CNBC entretient sa propre relation commerciale avec Kalshi et détient une participation minoritaire dans la société, comme indiqué dans un rapport de Prediction Markets du 14 avril, mais pas dans la transcription de l'interview de Buffett.

Adam Hoffer, directeur de la politique fiscale à la Tax Foundation, a déclaré à Front Office Sports qu'il comprenait la position de Buffett. « Les jeux de hasard sont généralement une activité perdante », a affirmé Hoffer. « Le casino gagne toujours. Taxer les jeux de hasard ne fait qu'aggraver la situation financière des joueurs. » Hoffer a ajouté que les Américains les plus aisés consacrent une part moins importante de leurs revenus aux jeux de hasard que les familles à faibles revenus et, selon lui, « les gouvernements sont conscients » de cette tendance.

Selon l'American Gaming Association, les recettes des paris sportifs aux États-Unis atteindront 16,96 milliards de dollars en 2025, soit une hausse de près de 23 % par rapport à l'année précédente. Les bookmakers agréés par les États ont généré 3,71 milliards de dollars de recettes fiscales, en progression de 32,4 % par rapport à 2024. Quarante États américains, ainsi que Washington D.C., proposent désormais des paris sportifs en ligne légaux.

Les partisans des marchés de prédiction affirment que le cadre réglementaire régissant les contrats basés sur des événements est fondamentalement différent : il s’agit de produits dérivés réglementés au niveau fédéral, et non de jeux de hasard autorisés par les États. Buffett n’aborde pas cet argument dans l’interview. Il considère ces catégories comme des variantes d’un même mécanisme de base : des paris sanctionnés par l’État qui prélèvent de manière disproportionnée la richesse de ceux qui peuvent le moins se permettre de la perdre.
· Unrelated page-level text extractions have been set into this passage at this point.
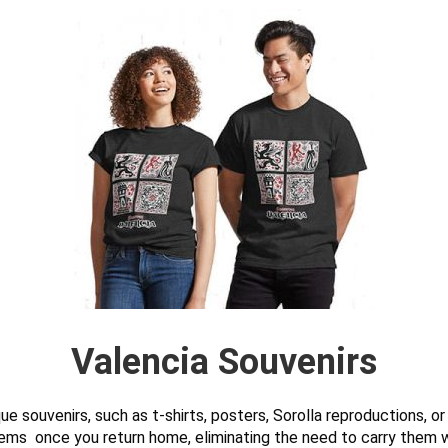
Valencia Souvenirs
e souvenirs, such as t-shirts, posters, Sorolla reproductions, o
ems once you return home, eliminating the need to carry them wi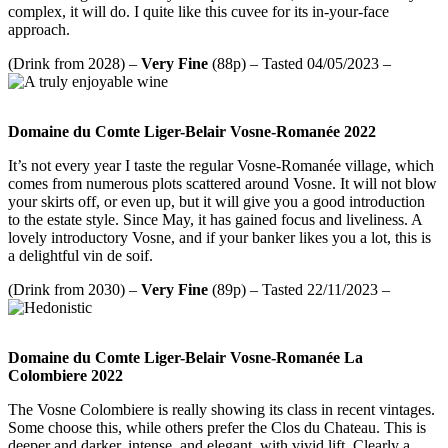
complex, it will do. I quite like this cuvee for its in-your-face
approach.
(Drink from 2028) –
Very Fine
(88p) – Tasted 04/05/2023 –
Domaine du Comte Liger-Belair Vosne-Romanée 2022
It’s not every year I taste the regular Vosne-Romanée village, which
comes from numerous plots scattered around Vosne. It will not blow
your skirts off, or even up, but it will give you a good introduction
to the estate style. Since May, it has gained focus and liveliness. A
lovely introductory Vosne, and if your banker likes you a lot, this is
a delightful vin de soif.
(Drink from 2030) –
Very Fine
(89p) – Tasted 22/11/2023 –
Domaine du Comte Liger-Belair Vosne-Romanée La
Colombiere 2022
The Vosne Colombiere is really showing its class in recent vintages.
Some choose this, while others prefer the Clos du Chateau. This is
deeper and darker, intense, and elegant, with vivid lift. Clearly a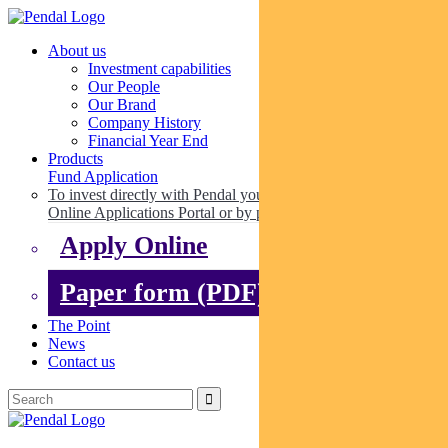
About us
Investment capabilities
Our People
Our Brand
Company History
Financial Year End
Products
Fund Application
To invest directly with Pendal you can apply online via our
Online Applications Portal or by paper.
Apply Online
Paper form (PDF)
The Point
News
Contact us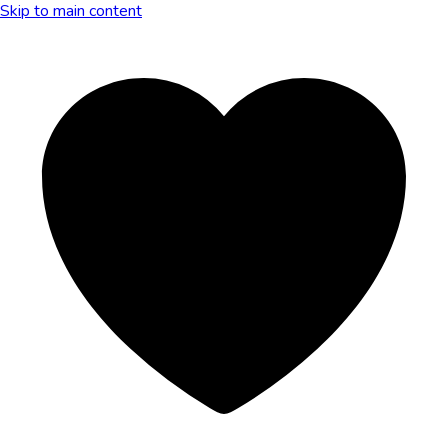
Skip to main content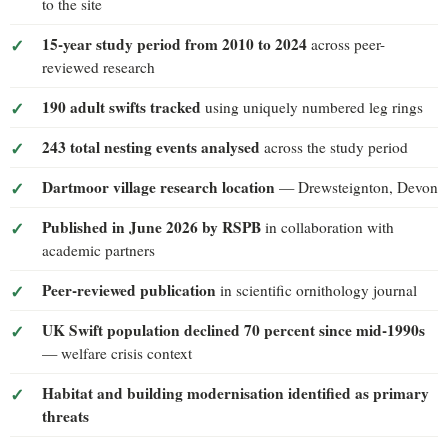
to the site
15-year study period from 2010 to 2024
across peer-
reviewed research
190 adult swifts tracked
using uniquely numbered leg rings
243 total nesting events analysed
across the study period
Dartmoor village research location
— Drewsteignton, Devon
Published in June 2026 by RSPB
in collaboration with
academic partners
Peer-reviewed publication
in scientific ornithology journal
UK Swift population declined 70 percent since mid-1990s
— welfare crisis context
Habitat and building modernisation identified as primary
threats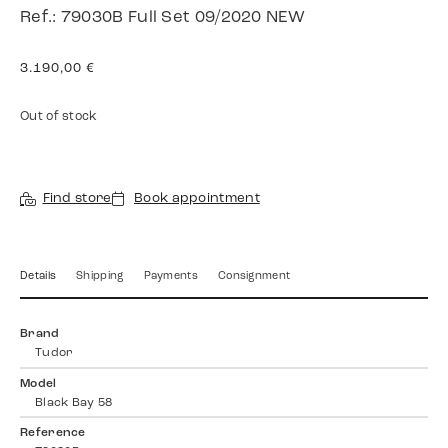
Ref.: 79030B Full Set 09/2020 NEW
3.190,00
€
Out of stock
Find store
Book appointment
Details
Shipping
Payments
Consignment
Brand
Tudor
Model
Black Bay 58
Reference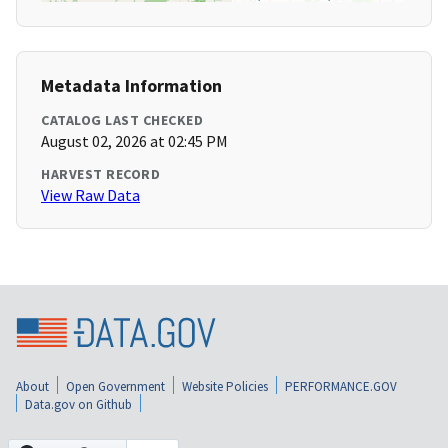
Metadata Information
CATALOG LAST CHECKED
August 02, 2026 at 02:45 PM
HARVEST RECORD
View Raw Data
About
Open Government
Website Policies
PERFORMANCE.GOV
Data.gov on Github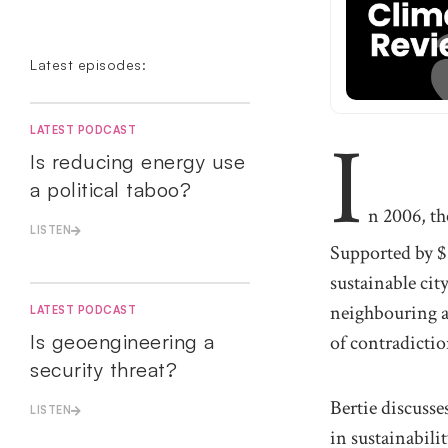
Latest episodes:
I
LATEST PODCAST
Is reducing energy use
a political taboo?
n 2006, th
LISTEN
Supported by $2
sustainable cit
neighbouring a 
LATEST PODCAST
Is geoengineering a
of contradictio
security threat?
Bertie discusse
LISTEN
in sustainabil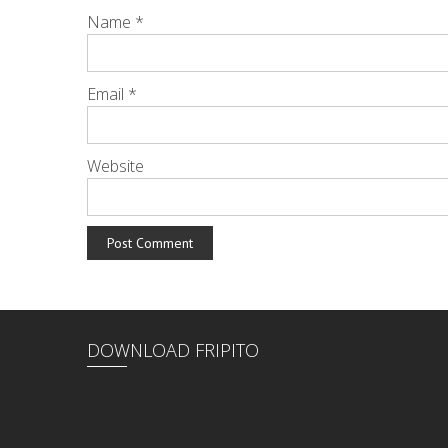
Name
*
Email
*
Website
DOWNLOAD FRIPITO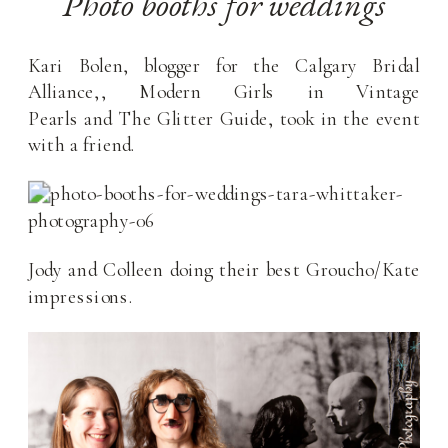
Photo booths for weddings
Kari Bolen, blogger for the Calgary Bridal
Alliance,, Modern Girls in Vintage
Pearls and The Glitter Guide, took in the event
with a friend.
Jody and Colleen doing their best Groucho/Kate
impressions.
La possibilité de surmonter cette interprétation négative dépendra en fin de compte des décisions que prendront les autorités de régulation et les tribunaux. De nouvelles demandes d'ETF, révélées par CNBC la semaine dernière, permettront aux investisseurs particuliers d'acheter des contrats sur des événements liés à leurs comptes de retraite, contribuant ainsi à l'intégration de ces produits dans le système financier traditionnel. Le conflit entre les États et la CFTC se poursuit. Quant à Warren Buffett, désormais retraité mais toujours l'investisseur américain vivant le plus cité, il considère sans hésiter les marchés de prédiction comme de la « mauvaise affaire », selon son critère de « dupes ».